Ginsburg, a longtime election lawyer who represented the likes of George W. Bush and Mitt Romney before breaking with the Republican Party over his support for Trump, said Bauer had always been an “ethical, principled person” who represented his clients zealously without crossing any lines.
“We’ve been fighting each other on a lot of different things for 40 years, and he knew it was always important to fight hard for your candidate,” Ginsburg said, “but his concept of the rule of law was that even when there’s intense partisanship on both sides, the process works best if there’s respect for democratic processes, institutions and norms.”
Goldsmith, a former Justice Department official in the Bush administration who co-authored a 2020 book with Bauer called “After Trump” about how to reform the president, praised Bauer’s introspection. “What’s remarkable is his ability to move beyond his past assignments to diagnose some of the deepest problems in our politics with candor, introspection and keen insight,” he said.
Bauer’s new book recounts experiences that look different now: when he helped a Democratic congressman overturn Indiana’s certification of a Republican candidate, putting a Democrat in office; when he tried to get the IRS to interfere in the election by penalizing campaigns that ran negative ads; and when he accused a Republican congressman of fraud and his Democratic rival of election fraud.
“I intend to take responsibility for the statements I made publicly and for the courses of action I advocated that, in retrospect, while they demonstrated a strong determination to succeed, I realize were unwise,” Bauer said in an interview.
He has come to believe that politics doesn’t have to be this way. “I reject the premise that tough politics has to be politics that is indifferent to these ethical and institutional concerns,” he said. “It’s absurd to think that you have to do everything.

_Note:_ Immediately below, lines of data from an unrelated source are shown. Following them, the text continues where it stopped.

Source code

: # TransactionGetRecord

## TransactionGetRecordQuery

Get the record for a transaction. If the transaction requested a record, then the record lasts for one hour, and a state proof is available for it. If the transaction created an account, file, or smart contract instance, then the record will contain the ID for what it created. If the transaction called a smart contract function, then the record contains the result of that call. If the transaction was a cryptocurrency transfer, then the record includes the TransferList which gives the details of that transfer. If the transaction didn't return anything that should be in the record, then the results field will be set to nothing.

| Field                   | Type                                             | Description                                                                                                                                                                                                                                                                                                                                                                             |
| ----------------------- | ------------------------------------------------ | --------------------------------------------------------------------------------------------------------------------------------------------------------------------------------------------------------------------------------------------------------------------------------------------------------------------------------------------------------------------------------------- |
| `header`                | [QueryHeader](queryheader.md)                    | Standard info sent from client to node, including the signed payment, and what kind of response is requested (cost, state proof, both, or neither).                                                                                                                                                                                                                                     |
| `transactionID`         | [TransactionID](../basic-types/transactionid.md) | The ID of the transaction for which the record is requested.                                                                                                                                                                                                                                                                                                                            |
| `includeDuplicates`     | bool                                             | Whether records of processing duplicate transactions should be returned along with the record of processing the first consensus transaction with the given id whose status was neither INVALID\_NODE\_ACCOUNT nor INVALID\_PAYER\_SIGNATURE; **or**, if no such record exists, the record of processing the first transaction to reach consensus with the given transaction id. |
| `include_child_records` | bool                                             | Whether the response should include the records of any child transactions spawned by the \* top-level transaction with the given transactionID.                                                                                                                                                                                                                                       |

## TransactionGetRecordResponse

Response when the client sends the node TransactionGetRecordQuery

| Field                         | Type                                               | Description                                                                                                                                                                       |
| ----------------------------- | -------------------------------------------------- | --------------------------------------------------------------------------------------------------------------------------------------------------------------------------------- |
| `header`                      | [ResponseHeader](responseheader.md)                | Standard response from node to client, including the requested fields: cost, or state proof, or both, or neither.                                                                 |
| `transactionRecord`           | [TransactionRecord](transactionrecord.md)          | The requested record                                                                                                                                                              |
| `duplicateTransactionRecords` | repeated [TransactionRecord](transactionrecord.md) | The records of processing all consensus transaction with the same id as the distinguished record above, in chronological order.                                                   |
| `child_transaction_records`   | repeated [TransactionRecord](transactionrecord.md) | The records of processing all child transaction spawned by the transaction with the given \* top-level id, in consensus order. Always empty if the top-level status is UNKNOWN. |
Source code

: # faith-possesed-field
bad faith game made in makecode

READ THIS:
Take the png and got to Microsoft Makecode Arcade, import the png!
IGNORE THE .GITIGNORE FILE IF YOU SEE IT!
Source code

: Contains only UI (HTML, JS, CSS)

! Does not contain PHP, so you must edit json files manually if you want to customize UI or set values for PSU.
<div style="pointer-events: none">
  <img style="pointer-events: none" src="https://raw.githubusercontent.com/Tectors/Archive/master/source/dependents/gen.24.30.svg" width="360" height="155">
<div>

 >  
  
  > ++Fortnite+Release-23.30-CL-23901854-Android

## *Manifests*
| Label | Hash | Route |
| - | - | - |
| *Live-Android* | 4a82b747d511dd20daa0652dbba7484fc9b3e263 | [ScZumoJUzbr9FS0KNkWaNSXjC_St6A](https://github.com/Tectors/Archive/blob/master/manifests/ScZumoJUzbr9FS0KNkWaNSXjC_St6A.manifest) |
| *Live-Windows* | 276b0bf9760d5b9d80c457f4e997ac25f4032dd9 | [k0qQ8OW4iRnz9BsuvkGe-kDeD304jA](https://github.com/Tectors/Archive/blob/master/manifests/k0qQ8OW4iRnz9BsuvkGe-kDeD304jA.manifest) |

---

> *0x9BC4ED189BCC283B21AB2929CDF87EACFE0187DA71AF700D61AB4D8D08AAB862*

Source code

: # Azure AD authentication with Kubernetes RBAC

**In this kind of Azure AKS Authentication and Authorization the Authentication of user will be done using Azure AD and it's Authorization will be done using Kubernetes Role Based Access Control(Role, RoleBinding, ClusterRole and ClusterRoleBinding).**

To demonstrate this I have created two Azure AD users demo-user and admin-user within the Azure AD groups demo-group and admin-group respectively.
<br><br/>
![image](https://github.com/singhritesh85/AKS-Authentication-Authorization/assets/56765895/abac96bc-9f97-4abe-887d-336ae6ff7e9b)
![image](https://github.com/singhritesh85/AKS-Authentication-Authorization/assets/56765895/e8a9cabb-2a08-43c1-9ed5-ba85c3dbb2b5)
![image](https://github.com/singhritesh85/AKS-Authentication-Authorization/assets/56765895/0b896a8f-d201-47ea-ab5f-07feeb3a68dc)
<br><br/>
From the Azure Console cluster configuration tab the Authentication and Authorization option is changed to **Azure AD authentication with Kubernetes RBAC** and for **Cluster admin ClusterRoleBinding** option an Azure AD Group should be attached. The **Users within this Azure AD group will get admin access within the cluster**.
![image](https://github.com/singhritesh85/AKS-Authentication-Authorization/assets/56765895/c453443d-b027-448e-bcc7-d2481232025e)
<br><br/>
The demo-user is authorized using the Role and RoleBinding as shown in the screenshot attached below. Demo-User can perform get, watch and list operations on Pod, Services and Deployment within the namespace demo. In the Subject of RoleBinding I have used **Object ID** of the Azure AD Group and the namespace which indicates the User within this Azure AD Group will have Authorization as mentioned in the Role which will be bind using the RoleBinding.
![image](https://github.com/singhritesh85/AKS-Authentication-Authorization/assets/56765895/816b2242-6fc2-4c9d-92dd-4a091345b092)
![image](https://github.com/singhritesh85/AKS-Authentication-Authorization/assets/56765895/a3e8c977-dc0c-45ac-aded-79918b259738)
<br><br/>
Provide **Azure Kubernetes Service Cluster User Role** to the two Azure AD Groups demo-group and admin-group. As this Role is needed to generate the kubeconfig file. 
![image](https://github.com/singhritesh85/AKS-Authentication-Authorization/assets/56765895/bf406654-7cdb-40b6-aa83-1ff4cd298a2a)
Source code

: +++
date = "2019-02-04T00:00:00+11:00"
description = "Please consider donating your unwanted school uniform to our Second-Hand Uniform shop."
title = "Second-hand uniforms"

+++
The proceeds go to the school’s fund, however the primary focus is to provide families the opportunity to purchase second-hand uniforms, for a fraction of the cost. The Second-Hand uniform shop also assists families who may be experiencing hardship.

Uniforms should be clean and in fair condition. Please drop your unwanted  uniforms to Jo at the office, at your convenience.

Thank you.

It’s extremely dangerous.”
Bauer said none of this means Democrats, or even Republicans, should go soft. He’s not abandoning the war, he said, but he plans to fight it more ethically and engage the other side in between battles.
“I will always be a Democrat,” he said, “and I intend to play as active a role in the 2024 campaign as I can. But with that said, I’m trying to suggest that you work hard and be successful, but at the same time be thoughtful about the impact your choices have on democratic life and the health of our institutions.”